Cinco de Mayo is here and we have the perfect, hearty dish for the occasion. This works as a vegetarian main course or as a side dish to something meaty. It’s packed with protein and fiber from white quinoa, with corn, bell pepper, cilantro, onion, and cumin to make each bite zesty and flavorful.

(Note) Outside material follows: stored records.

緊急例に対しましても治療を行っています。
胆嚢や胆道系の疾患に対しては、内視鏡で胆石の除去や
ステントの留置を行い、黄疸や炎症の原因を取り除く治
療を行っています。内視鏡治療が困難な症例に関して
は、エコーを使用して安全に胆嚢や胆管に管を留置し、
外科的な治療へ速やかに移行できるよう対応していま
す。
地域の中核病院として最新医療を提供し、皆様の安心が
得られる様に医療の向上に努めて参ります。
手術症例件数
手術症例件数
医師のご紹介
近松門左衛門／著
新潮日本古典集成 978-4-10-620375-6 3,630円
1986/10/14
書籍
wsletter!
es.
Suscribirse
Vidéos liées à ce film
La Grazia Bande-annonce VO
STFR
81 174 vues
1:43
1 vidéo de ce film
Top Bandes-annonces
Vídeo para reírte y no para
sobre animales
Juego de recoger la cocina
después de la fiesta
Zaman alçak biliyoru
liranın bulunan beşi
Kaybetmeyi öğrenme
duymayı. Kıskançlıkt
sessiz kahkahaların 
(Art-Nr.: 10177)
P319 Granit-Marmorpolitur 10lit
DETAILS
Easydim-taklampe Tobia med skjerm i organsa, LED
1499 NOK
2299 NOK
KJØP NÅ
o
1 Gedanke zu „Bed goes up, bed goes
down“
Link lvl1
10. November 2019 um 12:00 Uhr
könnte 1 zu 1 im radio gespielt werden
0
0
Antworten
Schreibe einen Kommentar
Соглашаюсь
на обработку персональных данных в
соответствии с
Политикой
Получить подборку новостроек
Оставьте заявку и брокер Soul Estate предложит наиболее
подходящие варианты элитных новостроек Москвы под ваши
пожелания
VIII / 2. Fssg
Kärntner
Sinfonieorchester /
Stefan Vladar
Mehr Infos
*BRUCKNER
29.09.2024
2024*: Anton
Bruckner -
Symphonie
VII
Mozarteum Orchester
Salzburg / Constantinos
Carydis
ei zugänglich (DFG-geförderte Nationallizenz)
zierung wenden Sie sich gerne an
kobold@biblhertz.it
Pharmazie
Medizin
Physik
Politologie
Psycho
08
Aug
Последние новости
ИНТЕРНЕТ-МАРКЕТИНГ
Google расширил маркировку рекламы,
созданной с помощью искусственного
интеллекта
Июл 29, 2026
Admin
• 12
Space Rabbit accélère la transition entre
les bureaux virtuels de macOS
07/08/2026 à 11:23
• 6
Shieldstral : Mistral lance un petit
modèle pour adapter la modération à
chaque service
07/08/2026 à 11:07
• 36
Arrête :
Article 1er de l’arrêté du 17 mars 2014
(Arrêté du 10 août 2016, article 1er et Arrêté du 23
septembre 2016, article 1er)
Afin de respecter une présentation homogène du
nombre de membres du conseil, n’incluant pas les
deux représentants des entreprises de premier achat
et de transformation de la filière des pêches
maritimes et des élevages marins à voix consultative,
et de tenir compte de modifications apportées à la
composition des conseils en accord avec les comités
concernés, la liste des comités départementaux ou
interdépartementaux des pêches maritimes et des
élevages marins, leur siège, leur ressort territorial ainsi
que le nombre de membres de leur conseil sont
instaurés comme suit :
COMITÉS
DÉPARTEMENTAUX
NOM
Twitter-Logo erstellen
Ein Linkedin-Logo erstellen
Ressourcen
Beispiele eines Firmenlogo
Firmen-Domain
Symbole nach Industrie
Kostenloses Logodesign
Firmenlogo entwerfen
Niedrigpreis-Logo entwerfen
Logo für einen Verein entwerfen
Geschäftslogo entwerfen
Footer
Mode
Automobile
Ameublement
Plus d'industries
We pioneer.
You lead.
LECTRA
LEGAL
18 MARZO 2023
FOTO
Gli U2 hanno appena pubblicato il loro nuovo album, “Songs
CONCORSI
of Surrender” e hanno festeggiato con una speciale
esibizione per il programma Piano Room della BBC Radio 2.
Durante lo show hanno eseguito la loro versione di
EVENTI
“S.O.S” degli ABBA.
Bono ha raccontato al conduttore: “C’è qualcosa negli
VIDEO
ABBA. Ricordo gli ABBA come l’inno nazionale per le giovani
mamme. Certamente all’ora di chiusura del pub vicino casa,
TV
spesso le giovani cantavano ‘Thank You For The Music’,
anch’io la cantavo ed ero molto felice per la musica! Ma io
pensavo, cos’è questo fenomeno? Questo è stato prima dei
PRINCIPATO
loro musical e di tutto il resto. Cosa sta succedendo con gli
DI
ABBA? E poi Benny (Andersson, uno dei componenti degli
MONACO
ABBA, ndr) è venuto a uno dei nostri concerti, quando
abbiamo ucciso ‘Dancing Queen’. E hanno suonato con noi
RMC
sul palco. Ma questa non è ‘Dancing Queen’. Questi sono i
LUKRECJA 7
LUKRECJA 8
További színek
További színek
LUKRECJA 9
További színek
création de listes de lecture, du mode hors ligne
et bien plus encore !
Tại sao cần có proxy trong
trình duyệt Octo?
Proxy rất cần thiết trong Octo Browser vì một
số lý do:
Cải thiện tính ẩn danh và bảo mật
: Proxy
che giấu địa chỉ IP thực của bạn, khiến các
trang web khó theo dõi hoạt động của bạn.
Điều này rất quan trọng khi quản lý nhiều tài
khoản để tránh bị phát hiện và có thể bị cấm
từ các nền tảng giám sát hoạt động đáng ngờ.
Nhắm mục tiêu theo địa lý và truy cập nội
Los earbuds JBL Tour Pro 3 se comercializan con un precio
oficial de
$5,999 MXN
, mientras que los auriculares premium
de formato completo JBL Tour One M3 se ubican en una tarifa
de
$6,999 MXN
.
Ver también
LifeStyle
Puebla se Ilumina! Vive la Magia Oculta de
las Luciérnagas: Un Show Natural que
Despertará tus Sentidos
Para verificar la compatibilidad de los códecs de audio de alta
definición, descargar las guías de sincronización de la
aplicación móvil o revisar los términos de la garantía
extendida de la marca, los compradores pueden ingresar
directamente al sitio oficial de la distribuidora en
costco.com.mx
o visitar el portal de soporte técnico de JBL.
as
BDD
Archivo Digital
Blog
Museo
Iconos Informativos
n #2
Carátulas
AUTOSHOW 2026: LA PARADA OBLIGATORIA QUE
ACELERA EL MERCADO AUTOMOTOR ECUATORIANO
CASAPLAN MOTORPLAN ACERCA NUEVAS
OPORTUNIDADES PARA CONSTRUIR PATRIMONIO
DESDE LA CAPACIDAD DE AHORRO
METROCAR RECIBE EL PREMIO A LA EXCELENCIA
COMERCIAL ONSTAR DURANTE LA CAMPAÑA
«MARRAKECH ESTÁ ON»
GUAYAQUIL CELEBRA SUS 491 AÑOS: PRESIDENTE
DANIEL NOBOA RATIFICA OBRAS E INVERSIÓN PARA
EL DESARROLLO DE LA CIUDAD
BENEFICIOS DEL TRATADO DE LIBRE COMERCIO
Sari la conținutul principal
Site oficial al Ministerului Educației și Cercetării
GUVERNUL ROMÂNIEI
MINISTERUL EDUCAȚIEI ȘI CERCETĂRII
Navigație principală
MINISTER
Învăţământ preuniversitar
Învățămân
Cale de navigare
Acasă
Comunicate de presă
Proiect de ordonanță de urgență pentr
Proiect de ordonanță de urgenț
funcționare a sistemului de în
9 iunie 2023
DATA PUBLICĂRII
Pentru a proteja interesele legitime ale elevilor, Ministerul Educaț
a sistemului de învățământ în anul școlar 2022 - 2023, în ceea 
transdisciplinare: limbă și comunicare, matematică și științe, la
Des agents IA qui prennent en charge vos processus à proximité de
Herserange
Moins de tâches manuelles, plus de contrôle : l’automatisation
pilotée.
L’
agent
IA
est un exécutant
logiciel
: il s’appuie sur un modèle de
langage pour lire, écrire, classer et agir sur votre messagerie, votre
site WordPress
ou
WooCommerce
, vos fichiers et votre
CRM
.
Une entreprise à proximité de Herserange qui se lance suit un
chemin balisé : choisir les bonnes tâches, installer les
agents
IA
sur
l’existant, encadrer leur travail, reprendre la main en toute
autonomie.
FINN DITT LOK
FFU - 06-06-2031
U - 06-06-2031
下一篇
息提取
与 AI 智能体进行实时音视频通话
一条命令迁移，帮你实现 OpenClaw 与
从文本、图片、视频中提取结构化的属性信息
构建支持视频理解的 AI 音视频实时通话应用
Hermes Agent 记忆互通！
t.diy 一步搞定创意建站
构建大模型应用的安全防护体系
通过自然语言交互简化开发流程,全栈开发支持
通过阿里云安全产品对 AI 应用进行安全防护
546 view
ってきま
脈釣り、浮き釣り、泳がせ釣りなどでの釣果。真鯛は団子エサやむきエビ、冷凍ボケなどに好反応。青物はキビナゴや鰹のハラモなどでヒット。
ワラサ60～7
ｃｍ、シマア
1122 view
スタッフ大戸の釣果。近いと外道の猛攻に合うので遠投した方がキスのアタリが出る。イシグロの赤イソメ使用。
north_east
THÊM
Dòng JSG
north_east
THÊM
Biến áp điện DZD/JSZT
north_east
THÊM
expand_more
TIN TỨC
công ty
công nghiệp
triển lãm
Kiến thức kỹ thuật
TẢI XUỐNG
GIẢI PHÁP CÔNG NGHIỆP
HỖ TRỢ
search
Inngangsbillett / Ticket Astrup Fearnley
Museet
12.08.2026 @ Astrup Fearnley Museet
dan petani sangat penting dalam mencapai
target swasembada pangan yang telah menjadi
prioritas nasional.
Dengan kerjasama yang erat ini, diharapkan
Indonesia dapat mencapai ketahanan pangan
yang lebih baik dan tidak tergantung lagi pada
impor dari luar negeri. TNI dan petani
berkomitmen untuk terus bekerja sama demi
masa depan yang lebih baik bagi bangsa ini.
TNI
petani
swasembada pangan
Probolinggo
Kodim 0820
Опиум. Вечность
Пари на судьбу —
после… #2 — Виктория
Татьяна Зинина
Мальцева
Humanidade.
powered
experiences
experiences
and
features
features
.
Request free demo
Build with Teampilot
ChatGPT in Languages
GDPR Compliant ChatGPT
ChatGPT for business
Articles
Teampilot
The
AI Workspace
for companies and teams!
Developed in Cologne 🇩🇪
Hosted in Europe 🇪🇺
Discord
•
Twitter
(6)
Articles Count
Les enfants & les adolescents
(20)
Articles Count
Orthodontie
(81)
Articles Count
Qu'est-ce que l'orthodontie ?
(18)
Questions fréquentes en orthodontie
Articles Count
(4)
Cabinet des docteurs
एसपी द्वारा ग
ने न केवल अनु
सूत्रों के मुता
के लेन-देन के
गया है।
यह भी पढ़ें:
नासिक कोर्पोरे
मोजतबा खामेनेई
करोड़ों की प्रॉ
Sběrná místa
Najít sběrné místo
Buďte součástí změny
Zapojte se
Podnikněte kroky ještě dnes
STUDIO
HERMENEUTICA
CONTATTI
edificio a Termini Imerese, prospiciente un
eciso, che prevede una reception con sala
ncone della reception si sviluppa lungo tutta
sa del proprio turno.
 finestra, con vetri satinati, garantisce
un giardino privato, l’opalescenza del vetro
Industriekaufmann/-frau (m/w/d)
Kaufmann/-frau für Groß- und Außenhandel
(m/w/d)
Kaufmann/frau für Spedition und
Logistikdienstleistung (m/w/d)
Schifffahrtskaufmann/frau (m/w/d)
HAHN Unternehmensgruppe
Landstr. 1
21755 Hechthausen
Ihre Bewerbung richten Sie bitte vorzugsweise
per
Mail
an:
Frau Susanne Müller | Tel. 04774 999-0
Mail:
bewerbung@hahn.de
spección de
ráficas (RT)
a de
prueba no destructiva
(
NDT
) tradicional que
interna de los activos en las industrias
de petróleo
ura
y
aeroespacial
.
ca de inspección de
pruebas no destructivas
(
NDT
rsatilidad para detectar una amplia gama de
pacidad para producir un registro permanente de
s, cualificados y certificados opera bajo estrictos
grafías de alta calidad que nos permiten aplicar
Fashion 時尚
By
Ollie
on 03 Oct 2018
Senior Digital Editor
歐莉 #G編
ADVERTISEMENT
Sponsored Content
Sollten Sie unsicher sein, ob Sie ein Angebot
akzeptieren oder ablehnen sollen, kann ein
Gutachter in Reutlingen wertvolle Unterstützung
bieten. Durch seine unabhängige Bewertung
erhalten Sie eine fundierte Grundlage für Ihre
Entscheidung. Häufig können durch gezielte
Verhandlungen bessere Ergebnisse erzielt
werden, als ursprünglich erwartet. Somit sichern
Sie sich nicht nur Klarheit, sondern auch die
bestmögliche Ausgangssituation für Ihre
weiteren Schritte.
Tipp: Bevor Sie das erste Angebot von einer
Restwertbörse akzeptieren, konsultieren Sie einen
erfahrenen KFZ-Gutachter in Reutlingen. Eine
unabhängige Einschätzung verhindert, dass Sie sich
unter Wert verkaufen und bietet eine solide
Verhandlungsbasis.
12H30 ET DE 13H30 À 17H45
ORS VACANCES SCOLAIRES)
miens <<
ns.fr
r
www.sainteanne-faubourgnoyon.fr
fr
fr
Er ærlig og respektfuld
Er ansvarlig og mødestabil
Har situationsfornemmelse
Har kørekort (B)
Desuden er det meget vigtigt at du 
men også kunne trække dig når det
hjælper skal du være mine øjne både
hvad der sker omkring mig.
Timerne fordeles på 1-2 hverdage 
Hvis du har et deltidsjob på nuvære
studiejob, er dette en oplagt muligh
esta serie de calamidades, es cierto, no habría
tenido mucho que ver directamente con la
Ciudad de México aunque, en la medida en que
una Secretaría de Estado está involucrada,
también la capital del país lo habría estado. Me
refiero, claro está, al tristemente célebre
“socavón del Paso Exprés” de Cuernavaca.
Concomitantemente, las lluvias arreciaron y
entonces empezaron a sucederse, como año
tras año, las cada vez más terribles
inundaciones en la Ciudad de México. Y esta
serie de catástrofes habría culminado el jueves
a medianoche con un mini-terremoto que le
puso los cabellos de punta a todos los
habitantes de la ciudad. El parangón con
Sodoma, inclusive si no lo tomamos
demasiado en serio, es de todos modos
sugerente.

Quinoa Enchilada Casserole
- 3 c cooked white quinoa
- 10 oz frozen organic corn kernels
- 15 oz canned pinto beans drained and rinsed
- 15 oz canned black beans drained and rinsed
- 15 oz enchilada sauce
- ½ large onion diced
- 1 red or yellow bell pepper diced
- ¼ c chopped fresh cilantro
- 1 tsp ground cumin
- ½ tsp dried oregano
- ½ tsp chipotle powder
- 1 tsp sea salt
- ½ tsp black pepper
- For topping: crumbled cotija cheese, fresh avocado, more chopped cilantro
Preheat the oven to 350°F.
Add all the ingredients to a very large bowl. Stir well to fully combine everything together. Pour into a 9x13 baking dish and spread it out evenly.
Bake for 30 minutes. Serve with crumbled cotija cheese, sliced avocado, and chopped cilantro, as desired.